Because of the impact of extreme heat waves on society and biodiversity, their study is a key challenge. Physics applied weather forecast systems or climate models can be used to forecast their occurrence or predict their probability.
New research explores the use of deep learning architectures, trained using outputs of a climate model as an alternative strategy to forecast extreme heatwave occurrences. This new work will be useful for several key scientific goals which include the study of climate model statistics, study of the impact of climate change and should eventually be useful for forecasting. First some issues have to be addressed such as class size imbalance that is associated with rare event prediction, and assessing the potential benefits of transfer learning to address the nested nature of extreme events. The researchers trained a Convolutional Neural Network using 1000 years of climate model outputs, with large class undersampling and transfer learning. From measurements of the surface temperature and the 500 hPa geospatial height fields, the trained network achieves significant performance in forecasting the occurrence of long lasting heatwaves. They were able to predict them in three different levels of intensity and as early as 15 days ahead of the start of the event (30 days ahead of the end of the event).
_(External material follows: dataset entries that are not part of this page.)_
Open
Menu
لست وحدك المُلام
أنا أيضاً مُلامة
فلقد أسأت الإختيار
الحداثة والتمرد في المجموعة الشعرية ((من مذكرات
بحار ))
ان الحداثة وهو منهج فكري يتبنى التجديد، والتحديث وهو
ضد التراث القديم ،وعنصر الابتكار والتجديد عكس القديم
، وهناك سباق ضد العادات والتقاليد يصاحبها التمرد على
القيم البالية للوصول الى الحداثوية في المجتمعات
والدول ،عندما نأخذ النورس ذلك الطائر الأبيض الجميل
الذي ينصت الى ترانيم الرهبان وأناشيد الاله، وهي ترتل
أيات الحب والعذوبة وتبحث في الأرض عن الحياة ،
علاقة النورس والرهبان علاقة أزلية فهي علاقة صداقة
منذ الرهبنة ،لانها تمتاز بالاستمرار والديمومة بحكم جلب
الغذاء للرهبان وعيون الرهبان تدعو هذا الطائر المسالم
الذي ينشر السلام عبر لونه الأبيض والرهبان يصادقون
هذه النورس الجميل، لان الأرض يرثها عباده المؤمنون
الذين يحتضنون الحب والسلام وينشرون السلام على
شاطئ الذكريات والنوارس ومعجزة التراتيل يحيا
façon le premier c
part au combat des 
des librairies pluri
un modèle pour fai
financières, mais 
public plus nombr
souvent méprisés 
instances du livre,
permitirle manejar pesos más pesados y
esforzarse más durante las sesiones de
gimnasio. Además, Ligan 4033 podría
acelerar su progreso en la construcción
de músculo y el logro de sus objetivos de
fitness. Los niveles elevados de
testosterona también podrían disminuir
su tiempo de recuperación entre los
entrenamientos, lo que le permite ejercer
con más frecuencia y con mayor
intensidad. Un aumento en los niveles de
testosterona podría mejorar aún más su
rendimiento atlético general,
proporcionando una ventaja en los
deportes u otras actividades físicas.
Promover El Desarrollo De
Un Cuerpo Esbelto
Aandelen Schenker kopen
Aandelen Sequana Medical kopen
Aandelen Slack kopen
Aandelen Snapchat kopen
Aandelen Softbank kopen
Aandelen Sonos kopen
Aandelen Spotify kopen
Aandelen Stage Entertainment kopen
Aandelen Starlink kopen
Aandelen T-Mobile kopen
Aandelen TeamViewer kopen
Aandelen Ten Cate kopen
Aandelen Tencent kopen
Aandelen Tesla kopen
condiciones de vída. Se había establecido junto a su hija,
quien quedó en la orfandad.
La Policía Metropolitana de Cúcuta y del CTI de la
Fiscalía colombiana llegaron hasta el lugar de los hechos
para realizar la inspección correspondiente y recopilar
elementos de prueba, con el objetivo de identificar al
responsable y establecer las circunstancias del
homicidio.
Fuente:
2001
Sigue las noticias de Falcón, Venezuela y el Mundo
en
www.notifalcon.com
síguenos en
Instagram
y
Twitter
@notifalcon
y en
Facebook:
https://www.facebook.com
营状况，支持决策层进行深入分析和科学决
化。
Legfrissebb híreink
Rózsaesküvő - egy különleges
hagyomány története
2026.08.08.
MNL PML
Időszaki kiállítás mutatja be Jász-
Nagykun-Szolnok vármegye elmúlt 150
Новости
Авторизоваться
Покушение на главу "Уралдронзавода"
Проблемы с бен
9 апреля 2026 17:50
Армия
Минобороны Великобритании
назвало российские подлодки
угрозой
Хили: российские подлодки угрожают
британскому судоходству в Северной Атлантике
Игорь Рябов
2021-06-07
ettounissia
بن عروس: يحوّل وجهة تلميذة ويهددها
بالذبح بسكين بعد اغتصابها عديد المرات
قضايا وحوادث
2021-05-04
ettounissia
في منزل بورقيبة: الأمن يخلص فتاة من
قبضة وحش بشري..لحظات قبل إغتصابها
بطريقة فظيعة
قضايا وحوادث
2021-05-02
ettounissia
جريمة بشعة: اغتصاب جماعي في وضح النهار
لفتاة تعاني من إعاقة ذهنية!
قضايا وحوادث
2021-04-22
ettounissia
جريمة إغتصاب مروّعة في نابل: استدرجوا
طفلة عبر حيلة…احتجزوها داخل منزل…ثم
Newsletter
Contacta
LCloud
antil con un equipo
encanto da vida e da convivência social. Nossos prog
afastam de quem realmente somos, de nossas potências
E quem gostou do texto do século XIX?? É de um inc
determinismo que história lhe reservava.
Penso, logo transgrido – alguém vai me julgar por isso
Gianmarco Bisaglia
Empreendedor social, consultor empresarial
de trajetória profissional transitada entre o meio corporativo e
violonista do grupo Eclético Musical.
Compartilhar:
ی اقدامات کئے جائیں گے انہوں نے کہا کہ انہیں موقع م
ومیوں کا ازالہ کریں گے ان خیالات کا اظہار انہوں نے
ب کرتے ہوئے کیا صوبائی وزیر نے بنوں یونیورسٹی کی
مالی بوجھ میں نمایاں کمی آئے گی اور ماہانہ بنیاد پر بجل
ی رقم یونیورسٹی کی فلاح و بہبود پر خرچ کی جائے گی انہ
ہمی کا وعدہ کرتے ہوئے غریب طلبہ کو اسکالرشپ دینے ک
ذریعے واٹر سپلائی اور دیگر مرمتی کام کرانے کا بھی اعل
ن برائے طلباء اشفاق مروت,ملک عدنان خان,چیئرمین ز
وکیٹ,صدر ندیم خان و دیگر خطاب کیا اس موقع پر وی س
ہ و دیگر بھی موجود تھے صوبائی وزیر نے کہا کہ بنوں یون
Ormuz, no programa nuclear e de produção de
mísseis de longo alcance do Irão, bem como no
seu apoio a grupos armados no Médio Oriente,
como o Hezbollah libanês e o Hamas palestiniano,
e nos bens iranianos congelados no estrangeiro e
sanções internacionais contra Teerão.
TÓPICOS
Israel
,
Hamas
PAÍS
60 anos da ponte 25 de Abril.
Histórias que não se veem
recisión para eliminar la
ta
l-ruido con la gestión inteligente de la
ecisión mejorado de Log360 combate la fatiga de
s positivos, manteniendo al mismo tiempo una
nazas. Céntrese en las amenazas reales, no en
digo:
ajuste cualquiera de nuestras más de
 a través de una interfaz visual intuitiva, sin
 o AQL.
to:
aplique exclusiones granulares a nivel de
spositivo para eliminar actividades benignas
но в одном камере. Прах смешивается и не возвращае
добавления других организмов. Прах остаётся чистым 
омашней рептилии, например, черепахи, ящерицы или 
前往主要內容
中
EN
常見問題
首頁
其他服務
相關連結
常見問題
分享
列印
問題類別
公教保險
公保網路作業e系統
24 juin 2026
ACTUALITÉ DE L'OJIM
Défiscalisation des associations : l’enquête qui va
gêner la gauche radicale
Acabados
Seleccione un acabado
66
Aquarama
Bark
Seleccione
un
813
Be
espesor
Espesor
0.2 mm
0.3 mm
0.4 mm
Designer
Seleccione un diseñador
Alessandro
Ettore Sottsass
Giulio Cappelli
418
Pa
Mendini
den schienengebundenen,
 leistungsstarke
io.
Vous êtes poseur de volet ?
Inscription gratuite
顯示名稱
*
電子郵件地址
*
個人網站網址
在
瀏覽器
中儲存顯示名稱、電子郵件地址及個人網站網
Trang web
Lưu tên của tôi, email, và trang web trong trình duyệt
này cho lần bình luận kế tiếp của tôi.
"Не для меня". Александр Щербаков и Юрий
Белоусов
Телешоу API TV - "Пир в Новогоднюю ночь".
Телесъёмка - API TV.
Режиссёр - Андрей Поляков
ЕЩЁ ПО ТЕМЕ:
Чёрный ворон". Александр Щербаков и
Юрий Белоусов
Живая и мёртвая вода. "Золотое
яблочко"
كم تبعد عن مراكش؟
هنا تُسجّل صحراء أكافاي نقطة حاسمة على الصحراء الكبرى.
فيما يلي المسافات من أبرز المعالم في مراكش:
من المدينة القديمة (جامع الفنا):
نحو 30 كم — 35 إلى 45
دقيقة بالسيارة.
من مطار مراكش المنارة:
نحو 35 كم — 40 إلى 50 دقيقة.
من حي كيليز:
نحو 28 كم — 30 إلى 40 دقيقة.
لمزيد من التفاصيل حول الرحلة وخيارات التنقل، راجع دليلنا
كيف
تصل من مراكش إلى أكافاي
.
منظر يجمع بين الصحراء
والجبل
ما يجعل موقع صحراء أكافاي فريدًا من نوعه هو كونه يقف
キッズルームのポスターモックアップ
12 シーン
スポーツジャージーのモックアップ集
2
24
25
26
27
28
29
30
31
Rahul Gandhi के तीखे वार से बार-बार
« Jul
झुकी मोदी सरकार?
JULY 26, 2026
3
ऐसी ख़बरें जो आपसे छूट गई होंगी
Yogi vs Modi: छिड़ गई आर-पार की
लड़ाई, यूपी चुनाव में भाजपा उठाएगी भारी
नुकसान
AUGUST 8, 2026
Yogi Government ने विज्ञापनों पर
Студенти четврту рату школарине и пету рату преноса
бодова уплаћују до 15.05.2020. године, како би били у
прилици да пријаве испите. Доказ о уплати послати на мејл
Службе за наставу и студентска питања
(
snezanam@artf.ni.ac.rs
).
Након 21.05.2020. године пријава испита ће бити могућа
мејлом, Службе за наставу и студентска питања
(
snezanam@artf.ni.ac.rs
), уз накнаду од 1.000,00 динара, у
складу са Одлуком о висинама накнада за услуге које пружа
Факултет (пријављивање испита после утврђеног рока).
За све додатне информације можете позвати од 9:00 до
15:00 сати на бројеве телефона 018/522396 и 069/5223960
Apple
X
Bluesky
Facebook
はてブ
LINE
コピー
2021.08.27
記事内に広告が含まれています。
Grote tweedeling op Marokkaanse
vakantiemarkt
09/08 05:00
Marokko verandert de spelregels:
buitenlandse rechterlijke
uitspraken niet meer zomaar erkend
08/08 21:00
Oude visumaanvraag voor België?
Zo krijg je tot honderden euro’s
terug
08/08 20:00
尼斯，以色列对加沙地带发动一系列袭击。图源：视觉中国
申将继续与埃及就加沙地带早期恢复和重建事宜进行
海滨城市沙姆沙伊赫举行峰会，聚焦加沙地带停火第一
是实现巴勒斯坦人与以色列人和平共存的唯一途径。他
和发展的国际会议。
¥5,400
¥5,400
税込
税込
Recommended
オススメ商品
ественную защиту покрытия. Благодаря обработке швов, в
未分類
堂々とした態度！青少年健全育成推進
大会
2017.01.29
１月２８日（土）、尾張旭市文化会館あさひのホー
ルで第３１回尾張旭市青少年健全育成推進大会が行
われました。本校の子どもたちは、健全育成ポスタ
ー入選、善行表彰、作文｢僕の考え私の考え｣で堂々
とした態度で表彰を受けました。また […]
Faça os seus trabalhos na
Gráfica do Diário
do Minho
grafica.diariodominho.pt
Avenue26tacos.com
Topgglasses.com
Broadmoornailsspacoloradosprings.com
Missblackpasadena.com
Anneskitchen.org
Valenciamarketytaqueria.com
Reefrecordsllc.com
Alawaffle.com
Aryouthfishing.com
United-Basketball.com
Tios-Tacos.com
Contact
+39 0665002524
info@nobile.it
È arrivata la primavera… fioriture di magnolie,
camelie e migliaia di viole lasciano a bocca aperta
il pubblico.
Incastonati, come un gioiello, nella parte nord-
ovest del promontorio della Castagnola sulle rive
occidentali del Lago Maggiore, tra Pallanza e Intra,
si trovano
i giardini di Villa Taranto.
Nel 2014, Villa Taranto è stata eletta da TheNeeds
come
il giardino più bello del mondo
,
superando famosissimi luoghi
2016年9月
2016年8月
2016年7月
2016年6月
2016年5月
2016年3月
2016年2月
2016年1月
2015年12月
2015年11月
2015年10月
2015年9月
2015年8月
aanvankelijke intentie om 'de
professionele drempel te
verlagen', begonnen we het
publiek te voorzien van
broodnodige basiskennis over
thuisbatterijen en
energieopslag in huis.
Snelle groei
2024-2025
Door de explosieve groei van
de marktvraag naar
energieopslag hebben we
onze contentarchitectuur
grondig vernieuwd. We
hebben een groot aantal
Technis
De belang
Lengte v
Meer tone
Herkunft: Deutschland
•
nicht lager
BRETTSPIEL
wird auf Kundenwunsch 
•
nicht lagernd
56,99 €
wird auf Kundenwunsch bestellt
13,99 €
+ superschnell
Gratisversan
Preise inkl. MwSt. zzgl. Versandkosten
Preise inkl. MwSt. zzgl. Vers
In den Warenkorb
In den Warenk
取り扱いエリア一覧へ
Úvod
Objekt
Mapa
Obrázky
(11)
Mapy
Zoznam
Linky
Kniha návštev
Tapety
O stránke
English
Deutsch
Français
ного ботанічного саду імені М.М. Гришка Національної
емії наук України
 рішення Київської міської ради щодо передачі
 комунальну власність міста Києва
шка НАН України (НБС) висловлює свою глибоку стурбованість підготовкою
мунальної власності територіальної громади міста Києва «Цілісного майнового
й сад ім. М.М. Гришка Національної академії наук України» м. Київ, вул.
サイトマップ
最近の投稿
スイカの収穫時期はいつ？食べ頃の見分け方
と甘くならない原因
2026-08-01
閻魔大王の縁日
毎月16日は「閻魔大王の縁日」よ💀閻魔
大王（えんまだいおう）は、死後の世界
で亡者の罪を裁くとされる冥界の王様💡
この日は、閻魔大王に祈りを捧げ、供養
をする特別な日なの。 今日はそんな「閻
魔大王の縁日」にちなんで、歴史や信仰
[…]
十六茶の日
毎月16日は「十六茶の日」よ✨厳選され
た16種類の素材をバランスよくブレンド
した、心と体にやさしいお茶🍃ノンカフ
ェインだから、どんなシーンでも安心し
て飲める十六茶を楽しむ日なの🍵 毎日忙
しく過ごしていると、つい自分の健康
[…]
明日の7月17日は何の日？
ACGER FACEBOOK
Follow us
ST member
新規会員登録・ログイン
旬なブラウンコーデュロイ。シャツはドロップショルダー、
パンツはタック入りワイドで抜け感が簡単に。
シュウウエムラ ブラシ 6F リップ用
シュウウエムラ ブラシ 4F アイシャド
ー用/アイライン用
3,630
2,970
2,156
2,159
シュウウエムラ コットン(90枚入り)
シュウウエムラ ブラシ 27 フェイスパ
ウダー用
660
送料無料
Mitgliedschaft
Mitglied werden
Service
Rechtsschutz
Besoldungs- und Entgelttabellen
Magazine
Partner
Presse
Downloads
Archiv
The data used in the study was produced by the Planet Simulator (PlaSim) climate model. It solves the primitive equations for vorticity, divergence, temperature and surface pressure. Moisture is also included by transport of water vapor. The equations are solved using a spectral transform method. Unresolved processes, such as interactive clouds, radiation, moist and dry convection, large scale precipitation, boundary layer fluxes of latent and sensible heat and vertical and horizontal diffusion are parameterized. The model also simulated the combination with land surface scheme and ocean.